Pierre-Yves McSween et Paul-Antoine Jetté abordent objectivement le sujet le plus tabou au sein du couple : l’argent. Pesant les pour et les contre de la réalité financière amoureuse, ils proposent des pistes de réflexion inconfortables, mais fortement utiles. Si l’amour semble être la solution à tout, les comptables nous rappellent qu’il n’y a pas de solution miracle lorsqu’il est question de notre situation financière et surtout celle de notre partenaire. La lecture de cet ouvrage peut être malaisante par moments, mais c’est parce que son sujet est discuté avec l’objectivité qu’il nécessite. Après tout, ne serait-ce pas futile de passer par quatre chemins pour étaler les désavantages financiers de la vie conjugale?

Baldwin, Styron et moi
Mélikah Abdelmoumen Mémoire D'encrier

Certaines rencontres sont nécessaires. James Baldwin et William Styron avaient besoin de se rencontrer pour dépasser leurs propres conceptions du racisme et de l’inclusion sociale, tout comme Mélikah Abdelmoumen avait besoin d’échanger avec eux dans une période charnière de sa vie. Du Saguenay post-référendaire au New York des années 1960, on découvre cette amitié hors norme à laquelle Mélikah ajoute sa voix, tantôt à titre de narratrice, tantôt en tant qu’âme sœur partageant la même indignation, la même soif de dialogue. À partir d’informations fragmentaires, l’autrice reconstitue leur parcours, imagine des saynètes et plante le décor pour raviver cet état d’esprit, à la fois brisé et endurci, qui forge les grandes œuvres littéraires.

L’habitude des ruines
Marie-Hélène Voyer Lux Éditeur

Marie-Hélène Voyer signe ici une réflexion sur l’importance du patrimoine bâti au Québec. Elle brosse le portrait d’un Québec en crise identitaire culturelle : les bâtiments historiques et l’art sont délaissés, détruits et remplacés par de vastes stationnements ou des gratte-ciel, nouveaux astres.

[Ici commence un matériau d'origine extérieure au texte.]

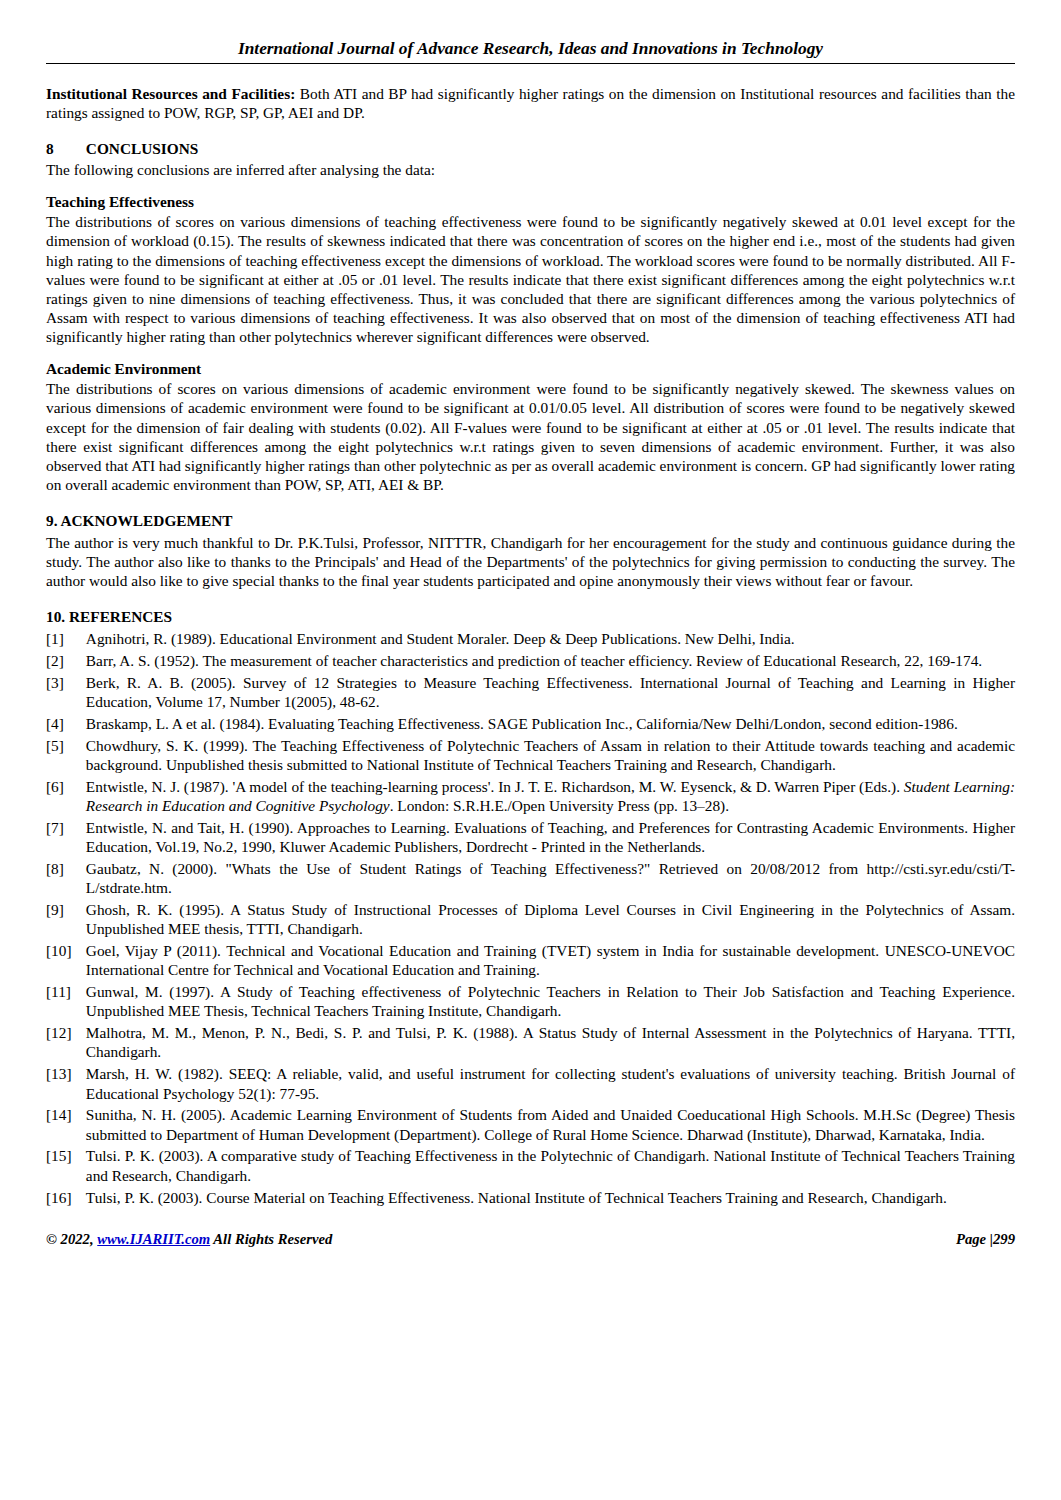International Journal of Advance Research, Ideas and Innovations in Technology
Institutional Resources and Facilities: Both ATI and BP had significantly higher ratings on the dimension on Institutional resources and facilities than the ratings assigned to POW, RGP, SP, GP, AEI and DP.
8 CONCLUSIONS
The following conclusions are inferred after analysing the data:
Teaching Effectiveness
The distributions of scores on various dimensions of teaching effectiveness were found to be significantly negatively skewed at 0.01 level except for the dimension of workload (0.15). The results of skewness indicated that there was concentration of scores on the higher end i.e., most of the students had given high rating to the dimensions of teaching effectiveness except the dimensions of workload. The workload scores were found to be normally distributed. All F-values were found to be significant at either at .05 or .01 level. The results indicate that there exist significant differences among the eight polytechnics w.r.t ratings given to nine dimensions of teaching effectiveness. Thus, it was concluded that there are significant differences among the various polytechnics of Assam with respect to various dimensions of teaching effectiveness. It was also observed that on most of the dimension of teaching effectiveness ATI had significantly higher rating than other polytechnics wherever significant differences were observed.
Academic Environment
The distributions of scores on various dimensions of academic environment were found to be significantly negatively skewed. The skewness values on various dimensions of academic environment were found to be significant at 0.01/0.05 level. All distribution of scores were found to be negatively skewed except for the dimension of fair dealing with students (0.02). All F-values were found to be significant at either at .05 or .01 level. The results indicate that there exist significant differences among the eight polytechnics w.r.t ratings given to seven dimensions of academic environment. Further, it was also observed that ATI had significantly higher ratings than other polytechnic as per as overall academic environment is concern. GP had significantly lower rating on overall academic environment than POW, SP, ATI, AEI & BP.
9. ACKNOWLEDGEMENT
The author is very much thankful to Dr. P.K.Tulsi, Professor, NITTTR, Chandigarh for her encouragement for the study and continuous guidance during the study. The author also like to thanks to the Principals' and Head of the Departments' of the polytechnics for giving permission to conducting the survey. The author would also like to give special thanks to the final year students participated and opine anonymously their views without fear or favour.
10. REFERENCES
[1] Agnihotri, R. (1989). Educational Environment and Student Moraler. Deep & Deep Publications. New Delhi, India.
[2] Barr, A. S. (1952). The measurement of teacher characteristics and prediction of teacher efficiency. Review of Educational Research, 22, 169-174.
[3] Berk, R. A. B. (2005). Survey of 12 Strategies to Measure Teaching Effectiveness. International Journal of Teaching and Learning in Higher Education, Volume 17, Number 1(2005), 48-62.
[4] Braskamp, L. A et al. (1984). Evaluating Teaching Effectiveness. SAGE Publication Inc., California/New Delhi/London, second edition-1986.
[5] Chowdhury, S. K. (1999). The Teaching Effectiveness of Polytechnic Teachers of Assam in relation to their Attitude towards teaching and academic background. Unpublished thesis submitted to National Institute of Technical Teachers Training and Research, Chandigarh.
[6] Entwistle, N. J. (1987). 'A model of the teaching-learning process'. In J. T. E. Richardson, M. W. Eysenck, & D. Warren Piper (Eds.). Student Learning: Research in Education and Cognitive Psychology. London: S.R.H.E./Open University Press (pp. 13–28).
[7] Entwistle, N. and Tait, H. (1990). Approaches to Learning. Evaluations of Teaching, and Preferences for Contrasting Academic Environments. Higher Education, Vol.19, No.2, 1990, Kluwer Academic Publishers, Dordrecht - Printed in the Netherlands.
[8] Gaubatz, N. (2000). "Whats the Use of Student Ratings of Teaching Effectiveness?" Retrieved on 20/08/2012 from http://csti.syr.edu/csti/T-L/stdrate.htm.
[9] Ghosh, R. K. (1995). A Status Study of Instructional Processes of Diploma Level Courses in Civil Engineering in the Polytechnics of Assam. Unpublished MEE thesis, TTTI, Chandigarh.
[10] Goel, Vijay P (2011). Technical and Vocational Education and Training (TVET) system in India for sustainable development. UNESCO-UNEVOC International Centre for Technical and Vocational Education and Training.
[11] Gunwal, M. (1997). A Study of Teaching effectiveness of Polytechnic Teachers in Relation to Their Job Satisfaction and Teaching Experience. Unpublished MEE Thesis, Technical Teachers Training Institute, Chandigarh.
[12] Malhotra, M. M., Menon, P. N., Bedi, S. P. and Tulsi, P. K. (1988). A Status Study of Internal Assessment in the Polytechnics of Haryana. TTTI, Chandigarh.
[13] Marsh, H. W. (1982). SEEQ: A reliable, valid, and useful instrument for collecting student's evaluations of university teaching. British Journal of Educational Psychology 52(1): 77-95.
[14] Sunitha, N. H. (2005). Academic Learning Environment of Students from Aided and Unaided Coeducational High Schools. M.H.Sc (Degree) Thesis submitted to Department of Human Development (Department). College of Rural Home Science. Dharwad (Institute), Dharwad, Karnataka, India.
[15] Tulsi. P. K. (2003). A comparative study of Teaching Effectiveness in the Polytechnic of Chandigarh. National Institute of Technical Teachers Training and Research, Chandigarh.
[16] Tulsi, P. K. (2003). Course Material on Teaching Effectiveness. National Institute of Technical Teachers Training and Research, Chandigarh.
© 2022, www.IJARIIT.com All Rights Reserved Page |299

L’essai est entrecoupé de moments de jeunesse de l’auteure, qui a vécu en campagne, près de Rimouski, et dont la maison d’enfance fut construite pierre par pierre par le père. La destruction de ce qui n’enrichit pas le capital immédiatement est permise par le laisser-aller des dirigeants. Voyer appelle à une mobilisation pour que les consciences et les cœurs s’ouvrent : « Il faut parler des rivières comme on parle des lieux et des êtres qu’on a aimés, sans les idéaliser, sans les effacer. […] Scander leur nom pour les appeler, pour que leurs histoires sourdent à la surface de nos villes et de nos mémoires. »

L’atelier
Marc Séguin Éditions Fides

J’ai lu le premier roman de Marc Séguin alors que je venais tout juste d’entrer au cégep. Peut-être n’avais-je jamais vraiment connu l’amour avant d’aimer l’écriture comme me l’a fait aimer cet auteur. Depuis La foi du braconnier, ses travaux constituent pour moi une sorte de refuge, me rappelant ce qu’est l’art, et donc, la vie. L’atelier n’y fait pas exception. Dans l’imposant volume, on y découvre, en images, les coulisses des différents ateliers qu’a occupés l’artiste. On peut également y lire de brèves réflexions intimes liées à la création. Ce livre témoigne de toute la place que l’art peut prendre dans une vie, en tant qu’objet et en tant qu’idée. Cette intrusion dans la pratique de Séguin nous est offerte comme un cadeau, nous montrant comment la créativité aide à rendre la vie un peu plus habitable.

L’art et l’âme de Dune
Tanya Lapointe Hachette Heroes

J’ai lu Dune lorsque j’étais jeune adulte et, comme pour toute bonne mémoire, les contours de l’œuvre sont devenus flous dans ma tête. Voir le film de Denis Villeneuve était comme enfiler une paire de lunettes pour rendre mes souvenirs beaucoup plus nets! Comme elle l’a fait pour l’ouvrage consacré à Blade Runner, Tanya Lapointe, témoin privilégiée de cette longue gestation, accumule et nous présente aujourd’hui de précieux documents visuels sur les recherches, les observations, les essais qui ont conduit au film que nous avions en salle l’automne dernier. C’est bon, c’est beau, c’est intéressant! Mais je dois avouer que j’ai été étonné de voir des images de Gurney clamant des vers et jouant de la balisette dans le livre, ce qu’on ne voit au final malheureusement pas dans le film!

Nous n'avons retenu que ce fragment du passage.